Todas ellas han pecado por omisión al no saber (o querer) ver los graves desequilibrios socioeconómicos que las últimas fases de la globalización han generado: los precios inasumibles de la vivienda (especialmente por los jóvenes en las grandes ciudades), el estancamiento generalizado de los salarios o la incapacidad de regular internacionalmente la fiscalidad son tres de los factores que están contribuyendo a la caída de la clase media en todo el mundo desarrollado.

Por otra parte, «desde abajo», hay muchas personas que se dan cuenta de que la situación actual es insostenible a medio y largo plazo. Las encuestas realizadas en los países occidentales hablan por sí mismas.
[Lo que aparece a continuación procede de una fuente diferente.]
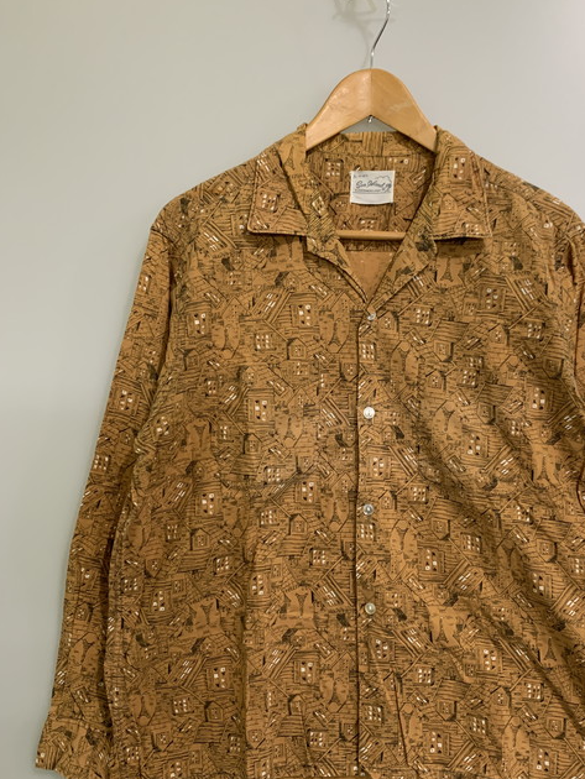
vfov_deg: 55.3
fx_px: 743
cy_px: 420
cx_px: 359
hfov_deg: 42.7
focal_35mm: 33
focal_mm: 4.25
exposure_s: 1/60
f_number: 1.8
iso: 160
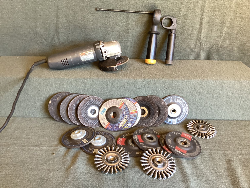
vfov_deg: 45.4
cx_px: 125
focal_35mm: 31
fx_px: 224
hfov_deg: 58.3
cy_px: 94
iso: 200
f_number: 2.4
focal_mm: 3.3
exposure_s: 1/60
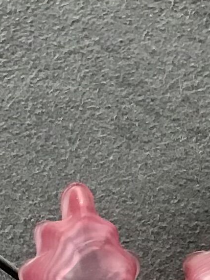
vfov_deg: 9.9
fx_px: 1432
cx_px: 287
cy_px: 659
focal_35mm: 177
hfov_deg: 8.3
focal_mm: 3.3
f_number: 2.4
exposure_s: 1/33
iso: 50
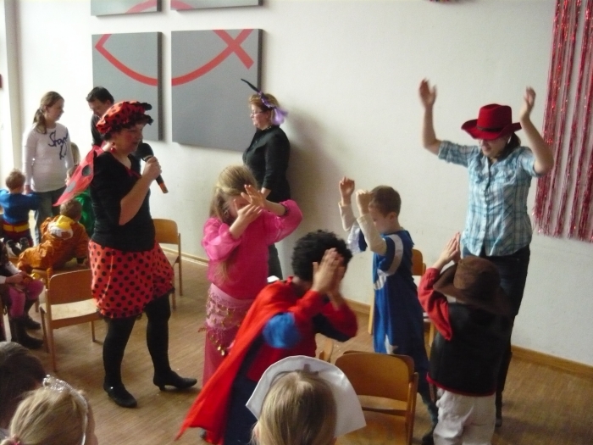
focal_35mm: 33
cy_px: 222
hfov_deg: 55.4
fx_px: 565
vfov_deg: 42.9
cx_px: 296
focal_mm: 5.5
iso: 800
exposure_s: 1/60
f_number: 2.8
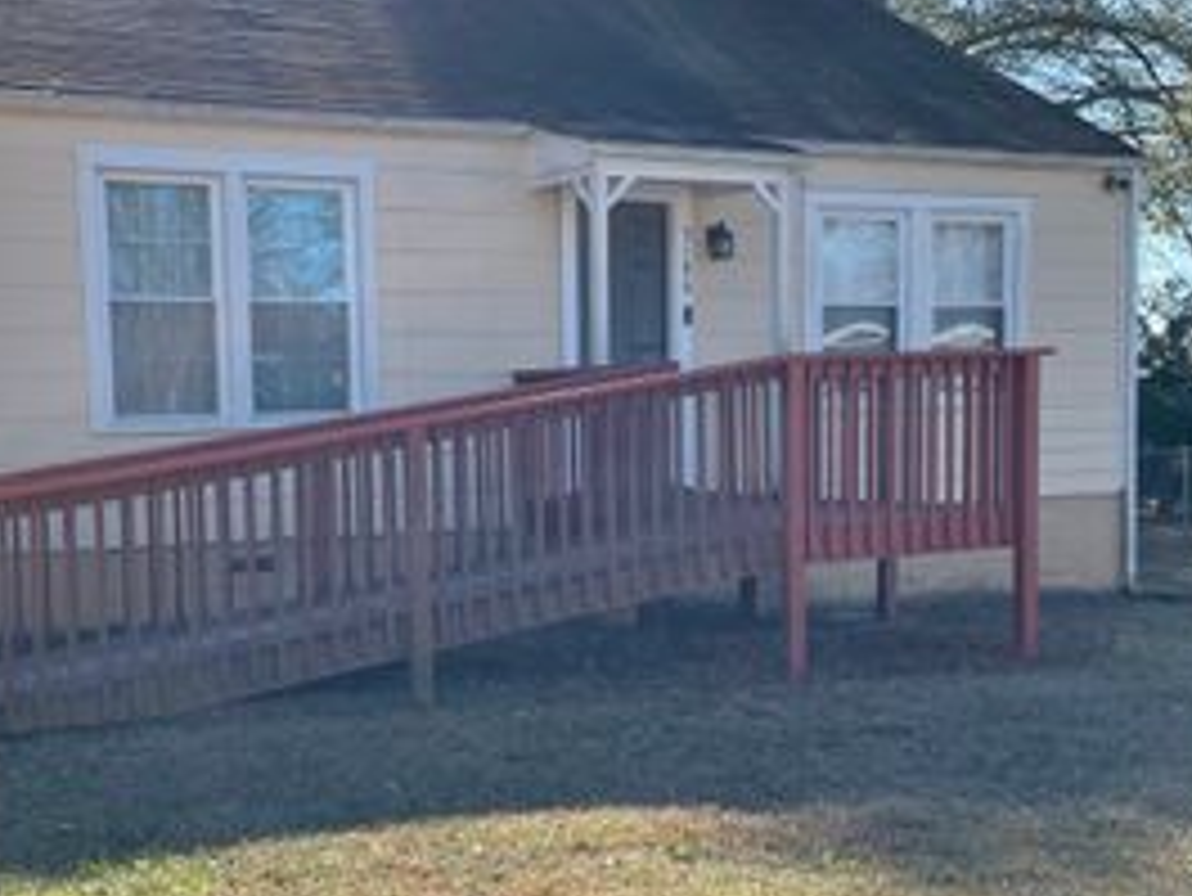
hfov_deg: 38.8
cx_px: 508
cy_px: 552
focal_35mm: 49
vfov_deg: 29.6
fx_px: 1688
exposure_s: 1/1159
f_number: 1.6
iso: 32
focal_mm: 4.2
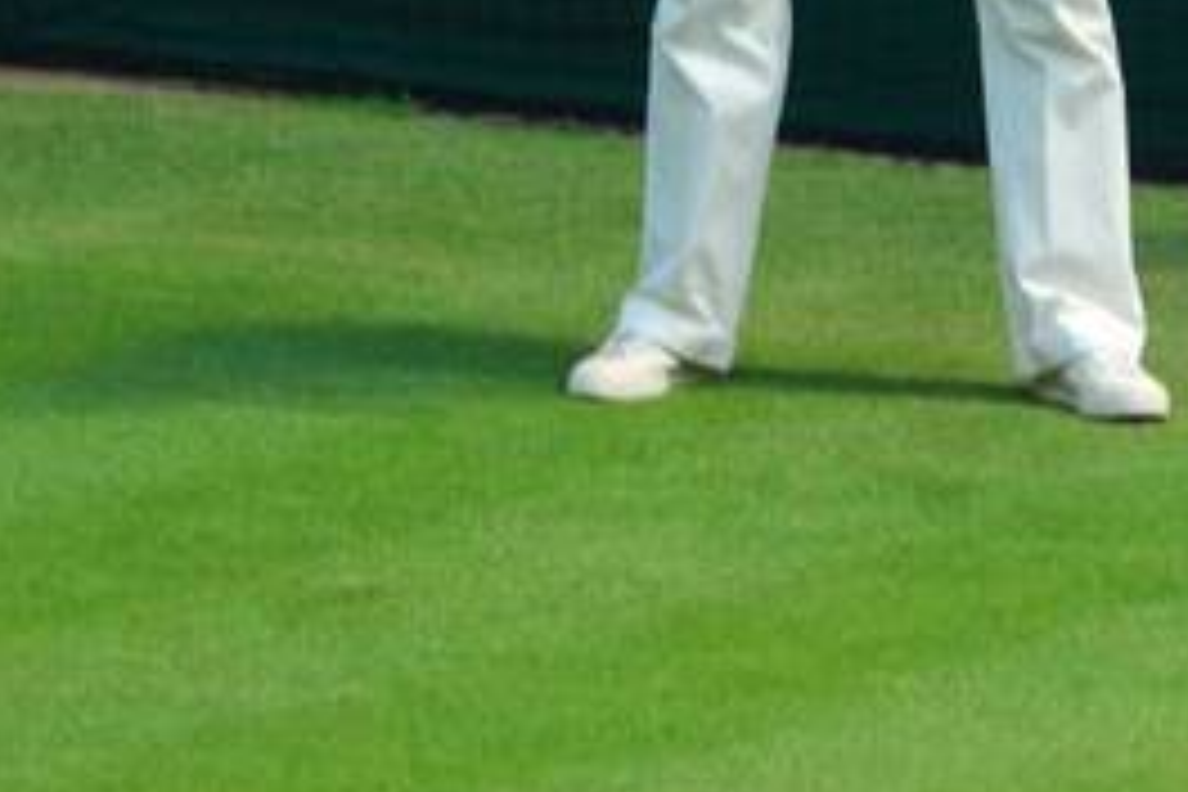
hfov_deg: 1.3
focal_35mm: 1593
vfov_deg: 0.9
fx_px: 52565
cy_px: 572
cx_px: 976
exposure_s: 1/400
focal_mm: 400
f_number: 5.6
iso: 640
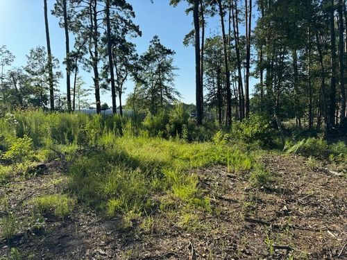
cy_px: 130
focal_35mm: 24
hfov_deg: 71.6
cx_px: 174
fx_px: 241
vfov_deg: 56.8
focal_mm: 6.76
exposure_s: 1/2604
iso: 80
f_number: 1.78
En Estados Unidos, el apoyo al socialismo entre la gente joven supera ya a quienes se declaran partidarios de la libre empresa. En la franja de edad entre 18 y 29 años, sólo un 40% de los estadounidenses expresan tener una visión positiva del capitalismo.

En Reino Unido, prácticamente son dos terceras parte de los jóvenes quienes afirman preferir un «sistema socialista». Además, un 40% cree que «el comunismo pudo funcionar si se hubiera ejecutado mejor».

El descontento con el capitalismo «real» del siglo XXI se canaliza, como en el siglo XIX, a través de las críticas de corte marxista. Sin embargo, este año, esta vieja ideología está refrescada por fenómenos de nuestro tiempo.

Uno de los más importantes es el ecologismo radical, que plantea la cuestión como «o capitalismo o clima». Recientemente, esta visión ha ido ganando fuerza hasta el punto de convertirse en mainstream incluso en órganos de gobierno (la Barcelona de Colau es un ejemplo) y organizaciones internacionales como la ONU.

Esta Navidad ha aparecido un libro editado (supuestamente) por la activista sueca Greta Thunberg, titulado «El libro del clima» que ataca al modelo capitalista abiertamente, afirmando por ejemplo que el mundo no puede depender «de la economía de mercado y el capitalismo consumista».

En Alemania, una obra de Ulrike Hermann titulada «El fin del capitalismo» ocupa la primera posición en el ranking de ventas. Hermann se declara partidaria de una economía de guerra parecida a la del Reino Unido durante la Segunda Guerra Mundial, esgrimiendo que «apareció una economía planificada que funcionó de forma remarcablemente buena. Las fábricas permanecieron en manos privadas, pero el estado controlaba la producción y organizaba la distribución de los escasos bienes».

Tanto Thunberg como Hermann defienden los postulados del «decrecimiento» como solución a los problemas del siglo XXI.

En cierto modo, es la solución fácil y rápida (a primera vista) al problema del cambio climático, y no debería sorprender, puesto que vivimos en una sociedad del mínimo esfuerzo y de la inmediatez, paradójicamente incentivadas por los mercados, que proponen todo tipo servicios en el mejor de los casos superfluos.

En definitiva, es evidente que el sistema capitalista, tal y como funciona hoy, se ha convertido en profundamente disfuncional y parece encaminarse a su autodestrucción. Sin embargo, su principal alternativa, un decrecimiento económico planificado a partir de un modelo socialista, es todavía peor.

Pero todavía quedan dos opciones. La primera, la más tenebrosa, combinaría las dos tendencias comentadas más arriba: un estado de corte totalitario que introduce mil y una normas intrusivas en nombre del clima y de las ideologías progresistas, al tiempo que un sector privado extremadamente poderoso y organizado en mercados monopolísticos o oligopolísticos. Uno no es en absoluto incompatible con el otro, sino que los dos pueden reforzarse mutuamente como apuntan numerosos indicios.

La última posibilidad pasa por una profunda reforma de los mercados, que resulta imposible sin recuperar la tradición del buen gobierno y los valores fundadores de nuestra civilización.